= Beda Cornwall =

Beda Cornwall (November 21, 1907 – June 13, 1994) was an American librarians who instrumental in the development of public libraries in Las Vegas, Nevada.

== Early life and education ==
Born in Tulare, South Dakota, to Frederick William and Martha Brennecke, Cornwall was educated at University of Idaho, Southern Branch, at Pocatello and at the University of Denver where she majored in education and social services.

== Career ==
From 1935 to 1939, she worked under a federal appointment to do social work for the Farm Security Administration.

They moved to Las Vegas in 1943, where Charles served as City Attorney until 1948. Beda taught at Dry Lake and served on the Las Vegas City Recreation Board and was appointed through that group and the City Commission to start a group of interested local people to help raise funds for an adequate library to serve the city of Las Vegas.

She helped to form of the Citizens' Library Association, which in 1948 launched a fund-raising drive to raise money for a library building. The group raised $68,206 through public subscriptions, and the city of Las Vegas donated an additional $30,000. The city donated the land at the corner of 4th and Mesquite in downtown Las Vegas.

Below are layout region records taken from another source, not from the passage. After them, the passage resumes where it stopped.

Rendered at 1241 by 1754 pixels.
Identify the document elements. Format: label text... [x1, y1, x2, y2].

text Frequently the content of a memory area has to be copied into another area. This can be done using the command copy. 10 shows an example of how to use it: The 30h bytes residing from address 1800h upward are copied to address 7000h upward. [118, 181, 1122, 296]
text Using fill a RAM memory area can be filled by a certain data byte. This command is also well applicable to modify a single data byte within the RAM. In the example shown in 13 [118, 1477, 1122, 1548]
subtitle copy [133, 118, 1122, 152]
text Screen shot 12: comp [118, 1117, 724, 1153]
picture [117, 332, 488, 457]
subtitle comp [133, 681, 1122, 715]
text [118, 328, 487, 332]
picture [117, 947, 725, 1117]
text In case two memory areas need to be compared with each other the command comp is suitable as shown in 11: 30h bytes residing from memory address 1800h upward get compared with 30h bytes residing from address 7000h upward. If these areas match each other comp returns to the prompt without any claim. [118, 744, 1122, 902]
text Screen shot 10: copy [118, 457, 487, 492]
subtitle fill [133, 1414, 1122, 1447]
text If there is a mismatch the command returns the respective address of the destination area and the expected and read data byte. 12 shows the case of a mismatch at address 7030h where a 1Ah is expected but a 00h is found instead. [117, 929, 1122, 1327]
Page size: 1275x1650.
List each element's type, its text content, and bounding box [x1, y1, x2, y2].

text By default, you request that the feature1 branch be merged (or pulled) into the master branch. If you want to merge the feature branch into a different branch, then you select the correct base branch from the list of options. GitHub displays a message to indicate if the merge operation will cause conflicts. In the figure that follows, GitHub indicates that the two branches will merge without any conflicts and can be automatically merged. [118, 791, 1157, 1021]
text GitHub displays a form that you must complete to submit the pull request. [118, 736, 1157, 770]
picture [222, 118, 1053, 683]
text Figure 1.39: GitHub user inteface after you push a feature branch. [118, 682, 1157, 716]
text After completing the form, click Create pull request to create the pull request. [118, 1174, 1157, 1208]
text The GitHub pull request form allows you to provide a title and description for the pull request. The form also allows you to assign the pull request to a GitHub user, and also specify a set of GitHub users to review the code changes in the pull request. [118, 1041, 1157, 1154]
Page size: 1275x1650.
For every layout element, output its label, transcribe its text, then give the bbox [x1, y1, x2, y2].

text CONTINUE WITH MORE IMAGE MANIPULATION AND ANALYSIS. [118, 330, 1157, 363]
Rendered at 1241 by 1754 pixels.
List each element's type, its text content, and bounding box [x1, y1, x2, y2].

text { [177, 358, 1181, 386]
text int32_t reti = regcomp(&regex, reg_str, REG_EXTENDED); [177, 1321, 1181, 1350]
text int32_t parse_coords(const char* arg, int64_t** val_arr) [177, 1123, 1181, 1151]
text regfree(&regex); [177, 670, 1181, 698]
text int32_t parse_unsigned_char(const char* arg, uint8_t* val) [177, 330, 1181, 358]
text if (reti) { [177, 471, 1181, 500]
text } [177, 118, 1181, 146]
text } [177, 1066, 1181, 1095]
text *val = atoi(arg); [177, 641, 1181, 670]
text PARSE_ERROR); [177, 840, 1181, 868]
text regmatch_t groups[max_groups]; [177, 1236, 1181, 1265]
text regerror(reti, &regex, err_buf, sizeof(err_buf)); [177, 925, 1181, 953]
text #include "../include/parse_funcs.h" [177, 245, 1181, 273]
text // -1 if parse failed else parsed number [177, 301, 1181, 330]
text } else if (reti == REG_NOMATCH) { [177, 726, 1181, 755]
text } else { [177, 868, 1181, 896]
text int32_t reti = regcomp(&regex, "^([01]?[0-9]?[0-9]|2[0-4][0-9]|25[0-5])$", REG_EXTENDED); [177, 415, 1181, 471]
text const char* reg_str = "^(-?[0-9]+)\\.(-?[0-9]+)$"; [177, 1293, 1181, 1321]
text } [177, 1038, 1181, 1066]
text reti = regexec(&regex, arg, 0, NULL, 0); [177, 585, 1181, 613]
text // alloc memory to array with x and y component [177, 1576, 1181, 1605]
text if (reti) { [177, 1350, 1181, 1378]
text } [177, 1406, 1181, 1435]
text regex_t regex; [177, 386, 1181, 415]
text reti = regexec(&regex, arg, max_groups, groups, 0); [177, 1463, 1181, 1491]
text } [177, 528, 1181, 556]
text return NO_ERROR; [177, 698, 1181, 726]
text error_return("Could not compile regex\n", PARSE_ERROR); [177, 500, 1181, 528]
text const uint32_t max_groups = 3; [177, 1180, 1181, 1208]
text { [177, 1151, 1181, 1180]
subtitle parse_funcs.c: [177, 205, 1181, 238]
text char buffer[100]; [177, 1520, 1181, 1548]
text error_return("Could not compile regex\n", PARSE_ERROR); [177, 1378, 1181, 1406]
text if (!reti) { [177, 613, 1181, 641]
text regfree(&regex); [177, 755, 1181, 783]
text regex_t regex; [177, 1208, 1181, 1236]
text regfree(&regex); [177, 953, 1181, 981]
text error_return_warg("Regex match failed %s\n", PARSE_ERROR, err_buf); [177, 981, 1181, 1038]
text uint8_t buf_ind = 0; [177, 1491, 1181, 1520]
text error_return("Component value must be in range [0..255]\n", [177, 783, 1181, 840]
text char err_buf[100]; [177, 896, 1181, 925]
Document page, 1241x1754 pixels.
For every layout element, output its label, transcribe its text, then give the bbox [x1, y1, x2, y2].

On June 1, 1952, the new library was dedicated and was the largest and most modern library in the state of Nevada.

In 1952, Cornwall was also chair of National Library Week and was honored by the American Library Association for her contributions to public library service. She continued to serve on the Citizen's Library Association Board until 1972, when the Las Vegas Public Library merged with the Clark County Library District. Cornwall served as president of the Service League (1950, 1951), chair of the Clark County Social Agencies, chair of the Clark County Safety Council, and campaign chair for the Community Chest. Also in 1952, Cornwall was named Mrs. Las Vegas by the American Legion for her work in the community and was recognized as one of the three Outstanding Women of the Year by the Soroptomists. The Hadassah Club of Jewish women also presented her an award of merit for outstanding service to the community. In 1954, Cornwall was elected to the Las Vegas City School District Board of Trustees and served until 1956.

In 1978, the University of Nevada, Las Vegas Library sponsored a special exhibit of artifacts, photographs, papers, etc. that illustrated the history of public library creation in Las Vegas. Cornwell remained an ardent library supporter and community worker until her death on June 13, 1994.

She was also a teacher in Montrose, Colorado, for four years.

== Personal life ==
Cornwall married Charles Cornwall in 1932, and together they had two children, Frederick William Cornwall and Martha Brennecke Cornwall.